GraphQL Engine Server Configuration
Introduction
You can customize the configuration of the Hasura GraphQL Engine using either server flags or environment variables.
See the Server config reference for the list of all available flags and environment variables that can be configured.
Setting server configurations
Using flags
You can configure self-hosted Hasura GraphQL Engine instances by setting flags on the graphql-engine
command and the
serve
sub-command.
The graphql-engine
command
The graphql-engine
command has a limited number of flags and environment variables; these pertain directly to the
databases used in your project.
Every graphql-engine
command is structured as:
$ graphql-engine <server-flags>
As an example, we can set the metadata database url for a project using a flag:
$ graphql-engine --metadata-database-url "postgres://<user>:<password>@<host>:<port>/<db-name>"
The serve
sub-command
The serve
sub-command provides opportunities to further customize Hasura's configuration.
Building on the previous example, we can set the port by which Hasura is served by pairing the serve
sub-command with
the --port
flag and assigning a value:
$ graphql-engine --metadata-database-url "postgres://user:password@host:port/db-name" serve --port 3000
The following options can be configured via flags only:
--host Postgres server host
-p, --port Postgres server port
-u, --user Database user name
-p, --password Password of the user
-d, --dbname Database name to connect to
-o, --pg-connection-options PostgreSQL connection options
All other flags can also be passed as environment variables.
Using environment variables
You can also use environment variables to configure the Hasura GraphQL Engine. As an example, if you're using
Docker on a self-hosted instance, you can set these values by modifying your
docker-compose.yaml
file used to run Hasura:
# docker-compose.yaml
version: '3.6'
services:
postgres:
image: postgres:12
restart: always
volumes:
- db_data:/var/lib/postgresql/data
environment:
POSTGRES_PASSWORD: postgrespassword
graphql-engine:
image: hasura/graphql-engine:v2.15.0
ports:
- '8080:8080'
depends_on:
- 'postgres'
restart: always
environment:
## postgres database to store Hasura metadata
HASURA_GRAPHQL_METADATA_DATABASE_URL: postgres://postgres:postgrespassword@postgres:5432/postgres
## this env var can be used to add the above postgres database to Hasura as a data source. this can be removed/updated based on your needs
PG_DATABASE_URL: postgres://postgres:postgrespassword@postgres:5432/postgres
## enable the console served by server
HASURA_GRAPHQL_ENABLE_CONSOLE: 'true' # set to "false" to disable console
## enable debugging mode.

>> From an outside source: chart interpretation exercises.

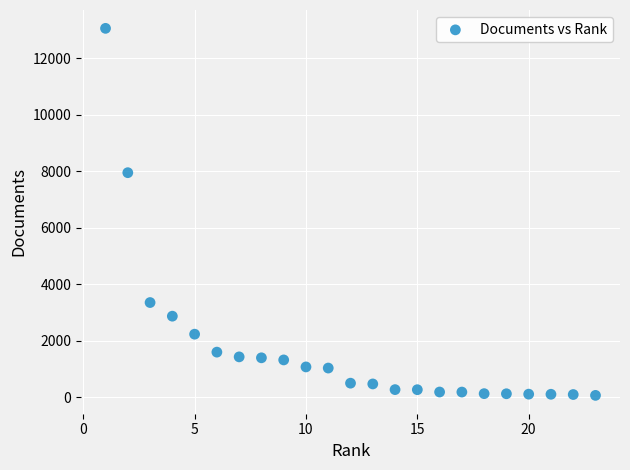

What Y value in the scatter plot is closest to 6564?

7952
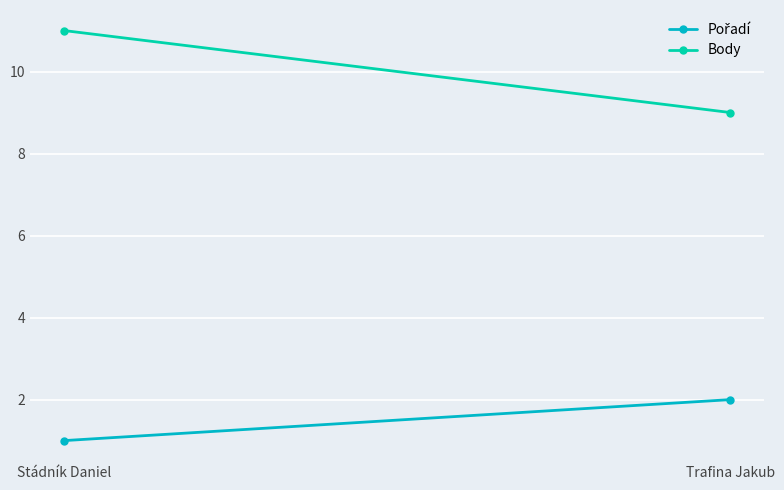

How many values in the Pořadí series are below 2?

1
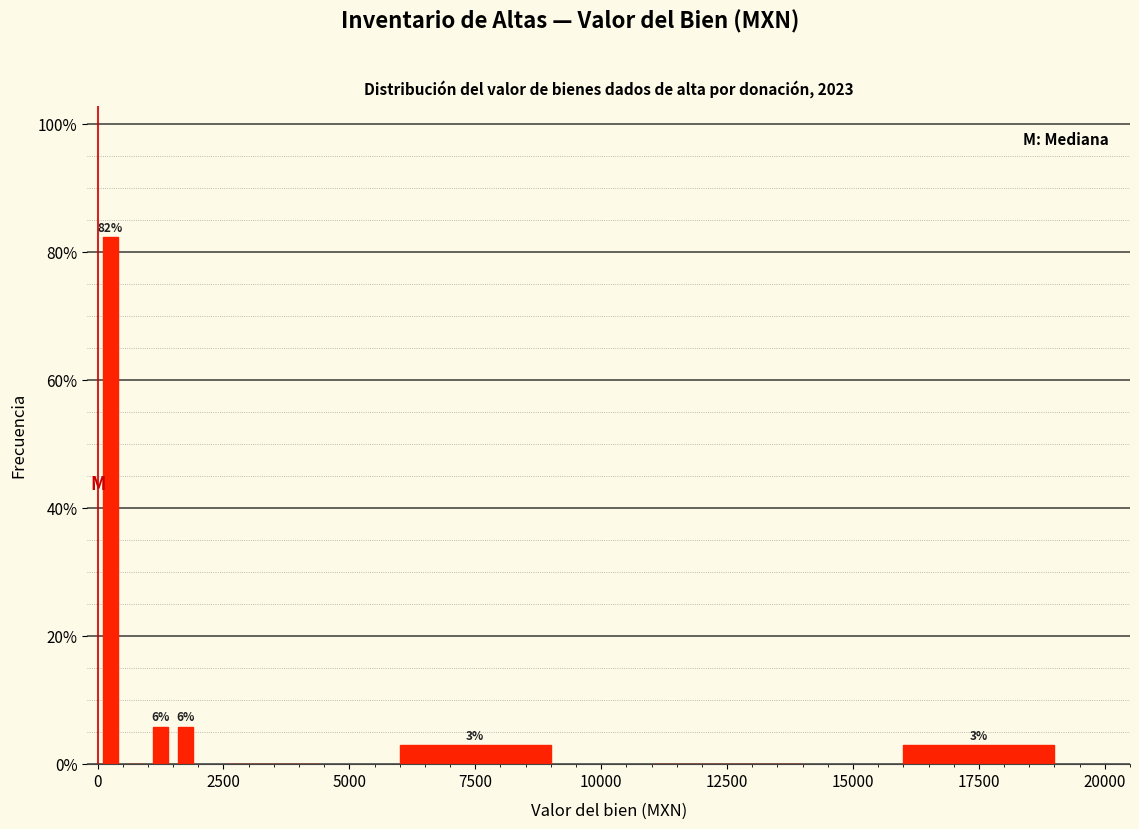

Around what value on the x-axis is the tallest bar? Give the approximate position of its centre, as read against the axis.

500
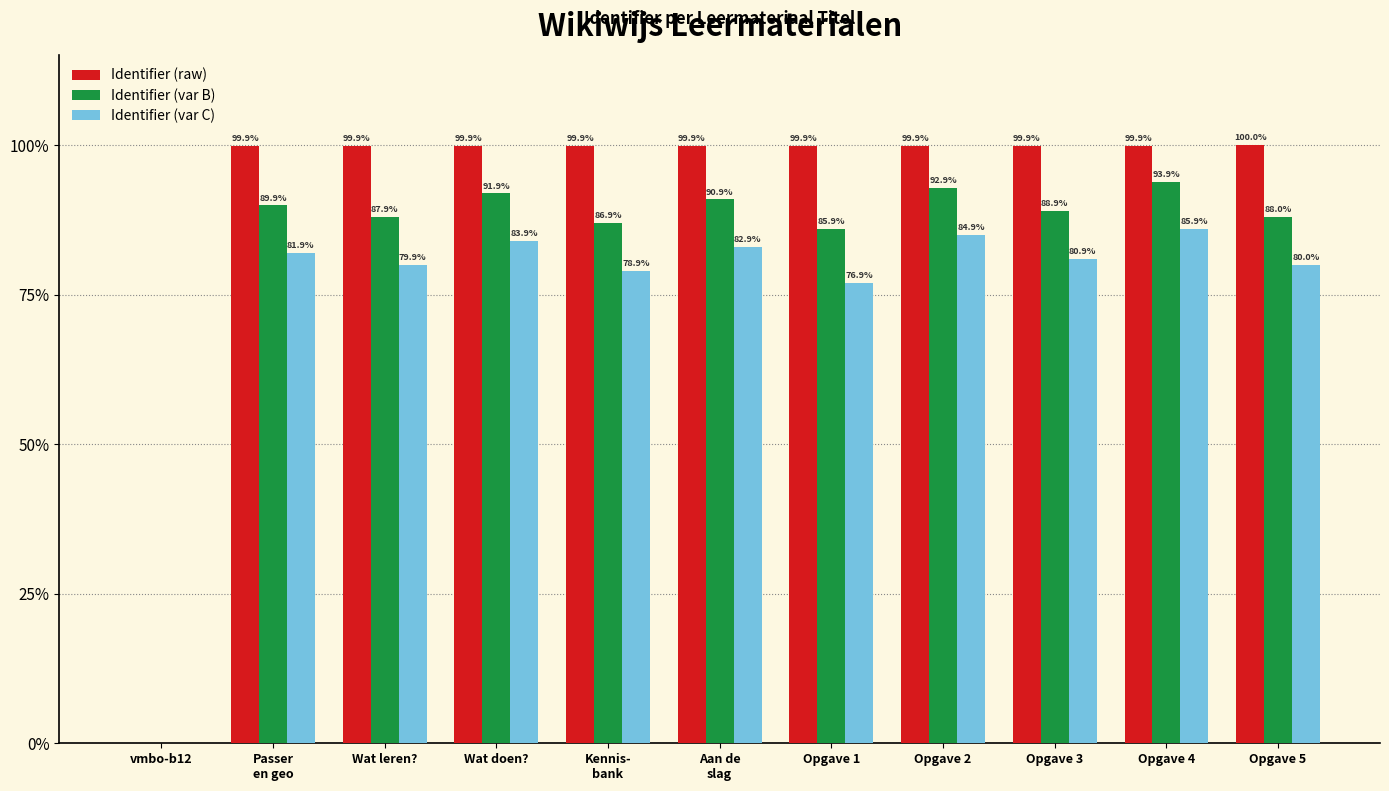

Which category has the highest value in the Identifier (raw) series?

Opgave 5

It is recommended to disable this in production
HASURA_GRAPHQL_DEV_MODE: 'true'
HASURA_GRAPHQL_ENABLED_LOG_TYPES: startup, http-log, webhook-log, websocket-log, query-log
## uncomment next line to run console offline (i.e load console assets from server instead of CDN)
# HASURA_GRAPHQL_CONSOLE_ASSETS_DIR: /srv/console-assets
## uncomment next line to set an admin secret
# HASURA_GRAPHQL_ADMIN_SECRET: myadminsecretkey
volumes:
db_data:
Alternatively, if you're using Hasura Cloud, you can set and add environment variables from a project's dashboard:
When the equivalent flags for environment variables are used, the flags will take precedence.
When adding or updating environment variables on Hasura Cloud, you will not need to restart your project and there will be no downtime.